Please render the part of the data that opens with the line containing "Made to order" and closes with its last line as a numbered list, both ends included. Leave out blank lines and the pictures.

** Information shown follows **

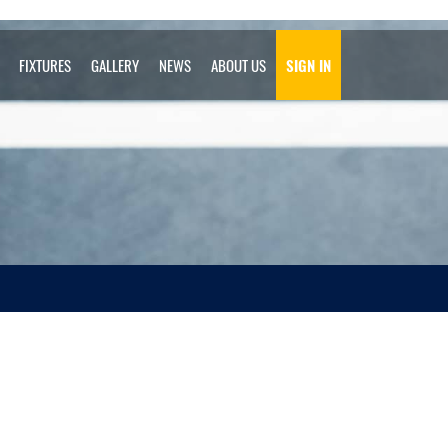
FIXTURES
GALLERY
NEWS
ABOUT US
SIGN IN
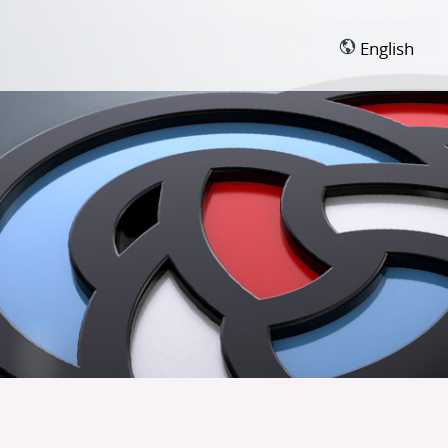
English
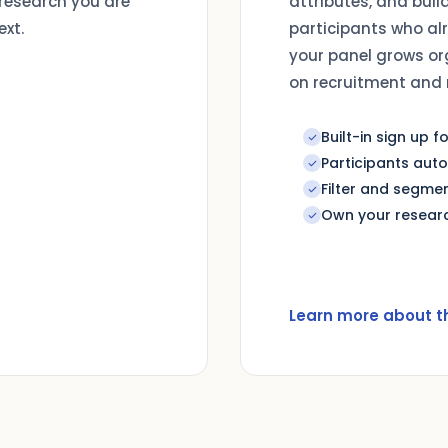
 research you are
attributes, and buil
ext.
participants who al
your panel grows or
on recruitment and 
Built-in sign up 
Participants aut
Filter and segmen
Own your researc
Learn more about t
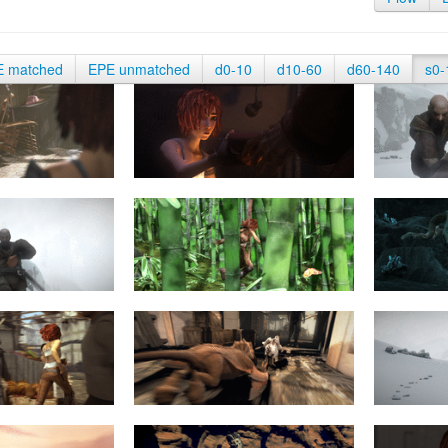
E matched
EPE unmatched
d0-10
d10-60
d60-140
s0-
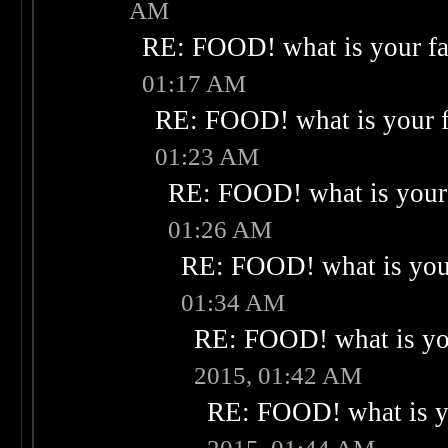
AM
RE: FOOD! what is your fa
01:17 AM
RE: FOOD! what is your f
01:23 AM
RE: FOOD! what is your 
01:26 AM
RE: FOOD! what is your
01:34 AM
RE: FOOD! what is you
2015, 01:42 AM
RE: FOOD! what is yo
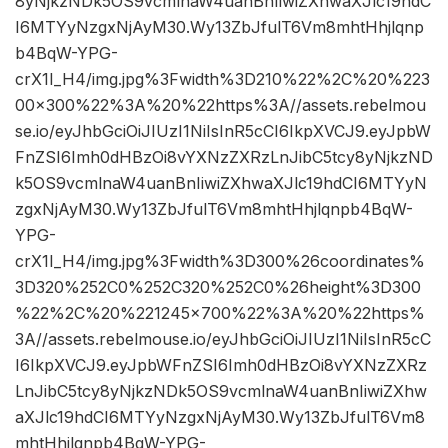
8yNjkzNDk5OS9vcmlnaW4uanBnIiwiZXhwaXJlc19hdC
I6MTYyNzgxNjAyM30.Wy13ZbJfulT6Vm8mhtHhjlqnp
b4BqW-YPG-
crX1I_H4/img.jpg%3Fwidth%3D210%22%2C%20%223
00×300%22%3A%20%22https%3A//assets.rebelmou
se.io/eyJhbGciOiJIUzI1NiIsInR5cCI6IkpXVCJ9.eyJpbW
FnZSI6Imh0dHBzOi8vYXNzZXRzLnJibC5tcy8yNjkzND
k5OS9vcmlnaW4uanBnIiwiZXhwaXJlc19hdCI6MTYyN
zgxNjAyM30.Wy13ZbJfulT6Vm8mhtHhjlqnpb4BqW-
YPG-
crX1I_H4/img.jpg%3Fwidth%3D300%26coordinates%
3D320%252C0%252C320%252C0%26height%3D300
%22%2C%20%221245×700%22%3A%20%22https%
3A//assets.rebelmouse.io/eyJhbGciOiJIUzI1NiIsInR5cC
I6IkpXVCJ9.eyJpbWFnZSI6Imh0dHBzOi8vYXNzZXRz
LnJibC5tcy8yNjkzNDk5OS9vcmlnaW4uanBnIiwiZXhw
aXJlc19hdCI6MTYyNzgxNjAyM30.Wy13ZbJfulT6Vm8
mhtHhjlqnpb4BqW-YPG-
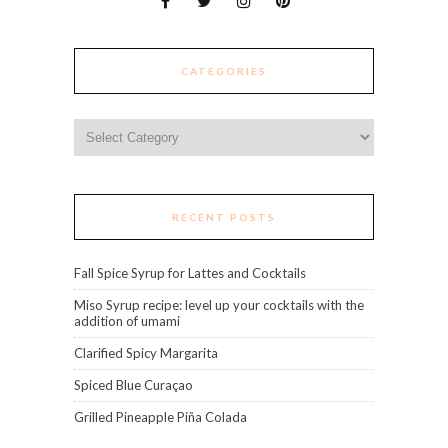
CATEGORIES
Categories
RECENT POSTS
Fall Spice Syrup for Lattes and Cocktails
Miso Syrup recipe: level up your cocktails with the
addition of umami
Clarified Spicy Margarita
Spiced Blue Curaçao
Grilled Pineapple Piña Colada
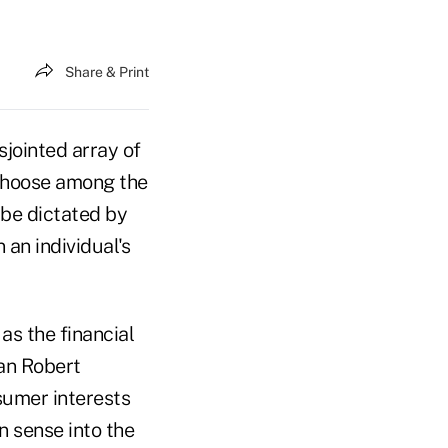
Share & Print
sjointed array of
 choose among the
 be dictated by
an individual's
as the financial
man Robert
nsumer interests
n sense into the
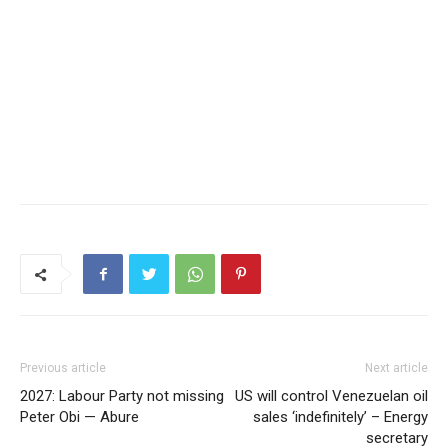
Previous article
Next article
2027: Labour Party not missing
US will control Venezuelan oil
Peter Obi — Abure
sales ‘indefinitely’ – Energy
secretary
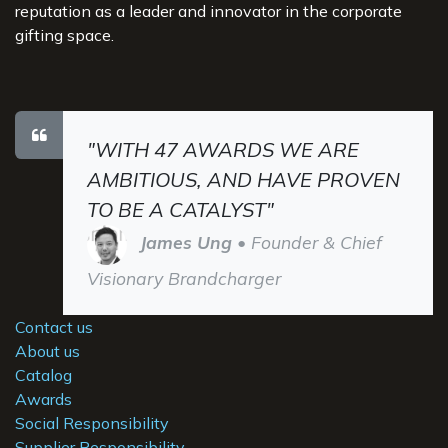
reputation as a leader and innovator in the corporate
gifting space.
"WITH 47 AWARDS WE ARE
AMBITIOUS, AND HAVE PROVEN
TO BE A CATALYST"
James Ung
• Founder & Chief
Visionary Brandcharger
Contact us
About us
Catalog
Awards
Social Responsibility
Supplier Responsibility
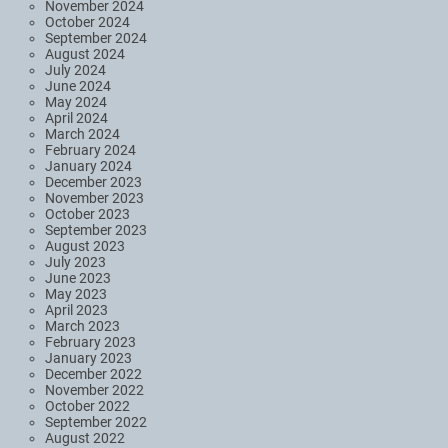
November 2024
October 2024
September 2024
August 2024
July 2024
June 2024
May 2024
April 2024
March 2024
February 2024
January 2024
December 2023
November 2023
October 2023
September 2023
August 2023
July 2023
June 2023
May 2023
April 2023
March 2023
February 2023
January 2023
December 2022
November 2022
October 2022
September 2022
August 2022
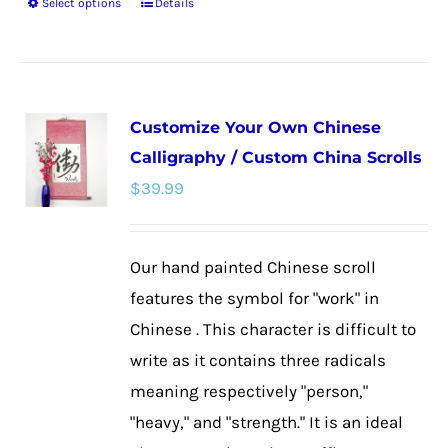
Select options
Details
This
product
has
multiple
Customize Your Own Chinese
variants.
Calligraphy / Custom China Scrolls
The
$
39.99
options
may
be
Our hand painted Chinese scroll
chosen
features the symbol for "work" in
on
Chinese . This character is difficult to
the
write as it contains three radicals
product
meaning respectively "person,"
page
"heavy," and "strength." It is an ideal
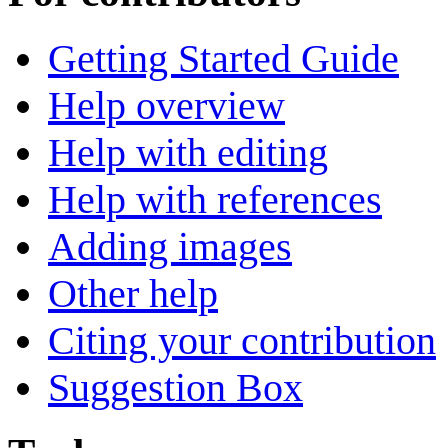
Getting Started Guide
Help overview
Help with editing
Help with references
Adding images
Other help
Citing your contribution
Suggestion Box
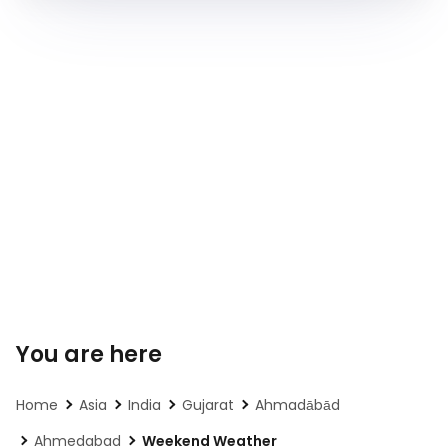
You are here
Home
Asia
India
Gujarat
Ahmadābād
Ahmedabad
Weekend Weather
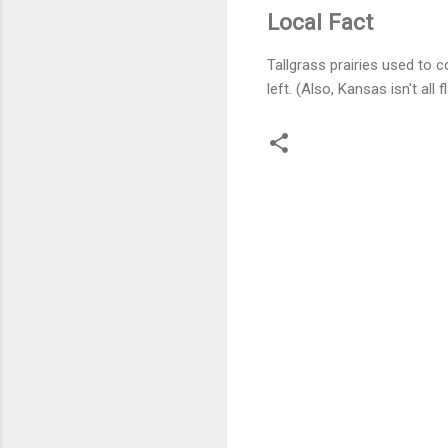
Local Fact
Tallgrass prairies used to 
left. (Also, Kansas isn't all 
C
o
m
m
e
n
t
s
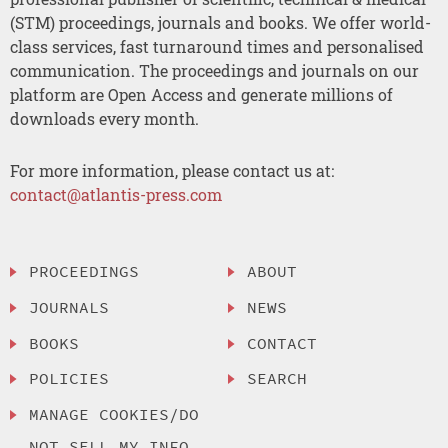
(STM) proceedings, journals and books. We offer world-
class services, fast turnaround times and personalised
communication. The proceedings and journals on our
platform are Open Access and generate millions of
downloads every month.
For more information, please contact us at:
contact@atlantis-press.com
PROCEEDINGS
ABOUT
JOURNALS
NEWS
BOOKS
CONTACT
POLICIES
SEARCH
MANAGE COOKIES/DO
NOT SELL MY INFO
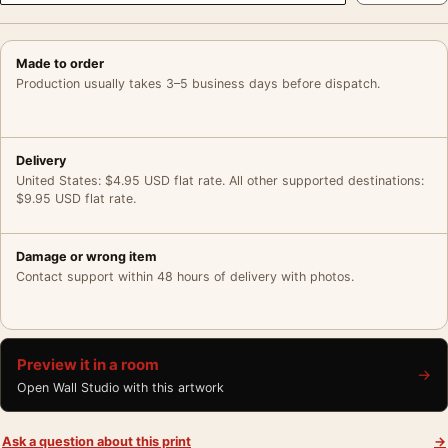
Made to order
Production usually takes 3–5 business days before dispatch.
Delivery
United States: $4.95 USD flat rate. All other supported destinations:
$9.95 USD flat rate.
Damage or wrong item
Contact support within 48 hours of delivery with photos.
Preview it in a room
→
Open Wall Studio with this artwork
Ask a question about this print
→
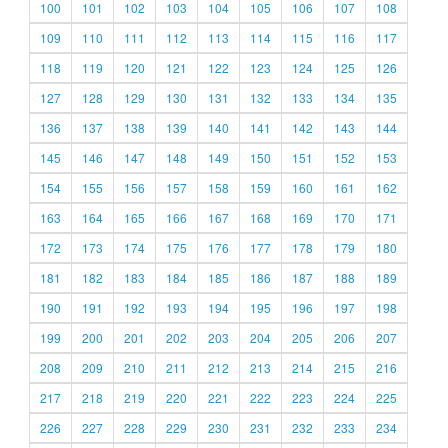
100
101
102
103
104
105
106
107
108
109
110
111
112
113
114
115
116
117
118
119
120
121
122
123
124
125
126
127
128
129
130
131
132
133
134
135
136
137
138
139
140
141
142
143
144
145
146
147
148
149
150
151
152
153
154
155
156
157
158
159
160
161
162
163
164
165
166
167
168
169
170
171
172
173
174
175
176
177
178
179
180
181
182
183
184
185
186
187
188
189
190
191
192
193
194
195
196
197
198
199
200
201
202
203
204
205
206
207
208
209
210
211
212
213
214
215
216
217
218
219
220
221
222
223
224
225
226
227
228
229
230
231
232
233
234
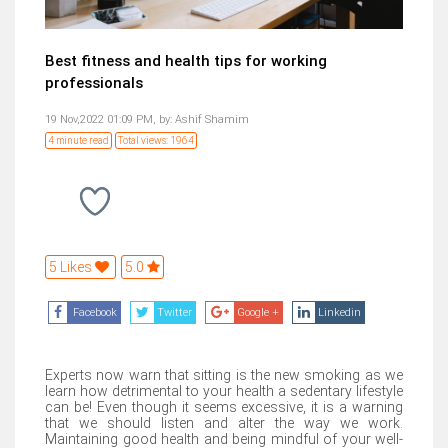
Best fitness and health tips for working
professionals
19 Nov,2022 01:09 PM,
by:
Ashif Shamim
4 minute read
Total views: 1964
5 Likes
5.0
Facebook
Twitter
Google +
Linkedin
Experts now warn that sitting is the new smoking as we
learn how detrimental to your health a sedentary lifestyle
can be! Even though it seems excessive, it is a warning
that we should listen and alter the way we work.
Maintaining good health and being mindful of your well-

** End of Information shown **

● **Task result**
1. Made to order
2. Production usually takes 3–5 business days before dispatch.
3. Delivery
4. United States: $4.95 USD flat rate. All other supported destinations:
5. $9.95 USD flat rate.
6. Damage or wrong item
7. Contact support within 48 hours of delivery with photos.
8. Preview it in a room
9. →
10. Open Wall Studio with this artwork
11. Ask a question about this print
12. →
13. 100
14. 101
15. 102
16. 103
17. 104
18. 105
19. 106
20. 107
21. 108
22. 109
23. 110
24. 111
25. 112
26. 113
27. 114
28. 115
29. 116
30. 117
31. 118
32. 119
33. 120
34. 121
35. 122
36. 123
37. 124
38. 125
39. 126
40. 127
41. 128
42. 129
43. 130
44. 131
45. 132
46. 133
47. 134
48. 135
49. 136
50. 137
51. 138
52. 139
53. 140
54. 141
55. 142
56. 143
57. 144
58. 145
59. 146
60. 147
61. 148
62. 149
63. 150
64. 151
65. 152
66. 153
67. 154
68. 155
69. 156
70. 157
71. 158
72. 159
73. 160
74. 161
75. 162
76. 163
77. 164
78. 165
79. 166
80. 167
81. 168
82. 169
83. 170
84. 171
85. 172
86. 173
87. 174
88. 175
89. 176
90. 177
91. 178
92. 179
93. 180
94. 181
95. 182
96. 183
97. 184
98. 185
99. 186
100. 187
101. 188
102. 189
103. 190
104. 191
105. 192
106. 193
107. 194
108. 195
109. 196
110. 197
111. 198
112. 199
113. 200
114. 201
115. 202
116. 203
117. 204
118. 205
119. 206
120. 207
121. 208
122. 209
123. 210
124. 211
125. 212
126. 213
127. 214
128. 215
129. 216
130. 217
131. 218
132. 219
133. 220
134. 221
135. 222
136. 223
137. 224
138. 225
139. 226
140. 227
141. 228
142. 229
143. 230
144. 231
145. 232
146. 233
147. 234
148. Best fitness and health tips for working
149. professionals
150. 19 Nov,2022 01:09 PM,
151. by:
152. Ashif Shamim
153. 4 minute read
154. Total views: 1964
155. 5 Likes
156. 5.0
157. Facebook
158. Twitter
159. Google +
160. Linkedin
161. Experts now warn that sitting is the new smoking as we
162. learn how detrimental to your health a sedentary lifestyle
163. can be! Even though it seems excessive, it is a warning
164. that we should listen and alter the way we work.
165. Maintaining good health and being mindful of your well-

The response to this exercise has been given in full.